Question

I'm trying to figure out if a decision taken in a company (offering discounts for specific products) is successful or not. I have done some research and saw that A/B testing might be a way to do this but A/B tests can only be carried out having 2 groups (control and experiment), and in this case all I have is past and "after the decision" data.

Can the statistics behind AB testing be used in this case?

The data I have is in the for of sales per day per article only for one company before and after the decision (only one decision).

Example:

sales for articles X and Y from the 2016-01-01 to 2016-02-01. The decision was to lower discounts on articles A and B on 2016-01-15, so I want to know if sales decreased or not after this decision.

Was it helpful?

Solution

You could use time series approach to model the "what if not" scenario and compare it with your values after the new program introduction. Check the causal_impact packet from Google and you might also find helpful this tutorial for probabilistic programming. http://nbviewer.jupyter.org/github/CamDavidsonPilon/Probabilistic-Programming-and-Bayesian-Methods-for-Hackers/blob/master/Prologue/Prologue.ipynb

OTHER TIPS

You are trying to determine if some event/treatment (i.e. going on sale) has a significant effect on sales of some product_x. An A/B test is appropriate to answer this question if you have both test and control groups.

Given: (T)est and (C)ontrol groups, where O1 = observation 1, a baseline measurement of normalized sales (i.e. average sales of product_x over some pre-defined time period) and O2 = after treatment measure of normalized sales. Between the first and second observation/measurement, T are given experimental treatment X.

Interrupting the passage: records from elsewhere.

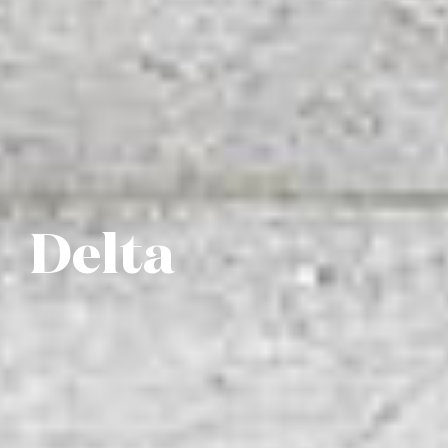
Delta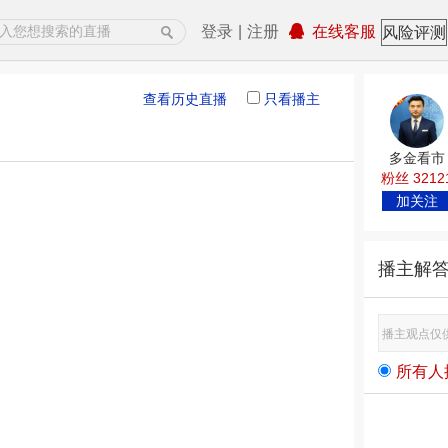
登录
|
注册
在线客服
风险评测
查看历史直播
只看播主
多金看市
粉丝 3212
加关注
播主解
所有人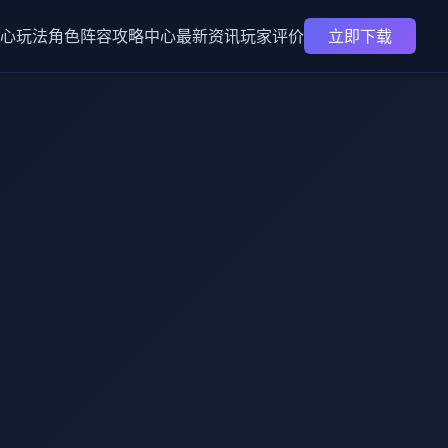
心玩法
角色阵容
攻略中心
最新资讯
玩家评价
立即下载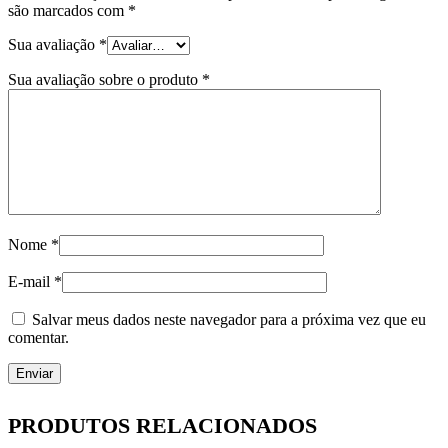
são marcados com
*
Sua avaliação
*
Sua avaliação sobre o produto
*
Nome
*
E-mail
*
Salvar meus dados neste navegador para a próxima vez que eu
comentar.
PRODUTOS RELACIONADOS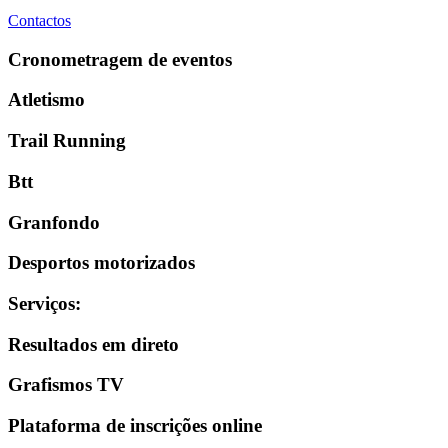
Contactos
Cronometragem de eventos
Atletismo
Trail Running
Btt
Granfondo
Desportos motorizados
Serviços
:
Resultados em direto
Grafismos TV
Plataforma de inscrições online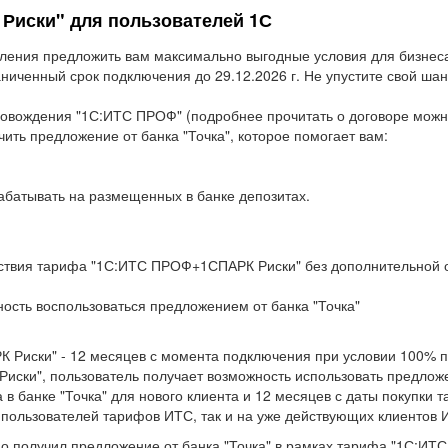
иски" для пользователей 1С
мления предложить вам максимально выгодные условия для бизнес
иченный срок подключения до 29.12.2026 г. Не упустите свой шан
овождения "1С:ИТС ПРОФ" (подробнее прочитать о договоре можно
ить предложение от банка "Точка", которое помогает вам:
абатывать на размещенных в банке депозитах.
ействия тарифа "1С:ИТС ПРОФ+1СПАРК Риски" без дополнительной о
ость воспользоваться предложением от банка "Точка"
Риски" - 12 месяцев с момента подключения при условии 100% пр
ски", пользователь получает возможность использовать предложе
 в банке "Точка" для нового клиента и 12 месяцев с даты покупки 
пользователей тарифов ИТС, так и на уже действующих клиентов 
но получил предложение от банка "Точка" в рамках тарифа "1С:ИТ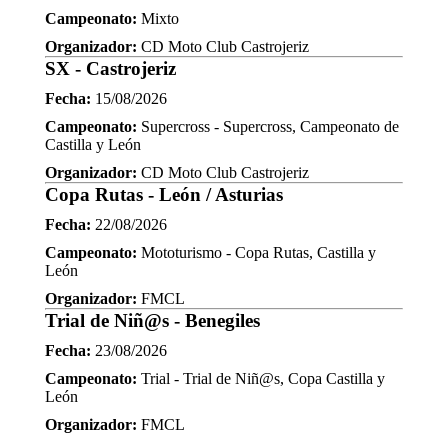
Campeonato:
Mixto
Organizador:
CD Moto Club Castrojeriz
SX - Castrojeriz
Fecha:
15/08/2026
Campeonato:
Supercross - Supercross, Campeonato de
Castilla y León
Organizador:
CD Moto Club Castrojeriz
Copa Rutas - León / Asturias
Fecha:
22/08/2026
Campeonato:
Mototurismo - Copa Rutas, Castilla y
León
Organizador:
FMCL
Trial de Niñ@s - Benegiles
Fecha:
23/08/2026
Campeonato:
Trial - Trial de Niñ@s, Copa Castilla y
León
Organizador:
FMCL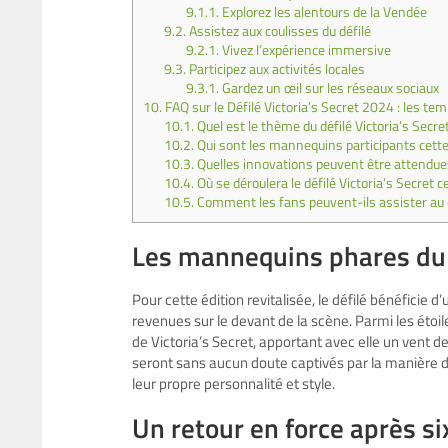
9.1.1.
Explorez les alentours de la Vendée
9.2.
Assistez aux coulisses du défilé
9.2.1.
Vivez l’expérience immersive
9.3.
Participez aux activités locales
9.3.1.
Gardez un œil sur les réseaux sociaux
10.
FAQ sur le Défilé Victoria’s Secret 2024 : les te
10.1.
Quel est le thème du défilé Victoria’s Secr
10.2.
Qui sont les mannequins participants cett
10.3.
Quelles innovations peuvent être attendues 
10.4.
Où se déroulera le défilé Victoria’s Secret 
10.5.
Comment les fans peuvent-ils assister au d
Les mannequins phares du D
Pour cette édition revitalisée, le défilé bénéficie 
revenues sur le devant de la scène. Parmi les étoi
de Victoria’s Secret, apportant avec elle un vent 
seront sans aucun doute captivés par la manière d
leur propre personnalité et style.
Un retour en force après s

Typical experimental design -

T: O1 X O2

C: O1 . O2

From the OP's description it sounds as if you don't have an adequate control group - although not ideal, it is possible to create control-like groups after the fact (sometimes you can use packages to help create matching control groups after the fact e.g., {optmatch}). In your case, is it possible to get sales data from a similar store to the one you are studying, but one which did not have the sale on product_x? If so, this may be adequate as a control group.

From your description, however, it sounds like you have a pre-test post-design:

Given: (T)est group with treatment X and normalized sales before and after the event

-----time----->

T: O1 X O2

With this design, the primary threat to validity is lack of an adequate control group to ensure that any observed effect is actually due to the experimental treatment (i.e. the Sale). For example, if you observe an increase in over all sales of product_x from the pre to the post-sale period, this finding is consistent with your original hypothesis (A Sale will increase overall sales of product_x), but it is also consistent with some sort of temporal effect that happens to correlate with sales (e.g. seasonality effects, where product sales increase during certain time periods like the holiday season).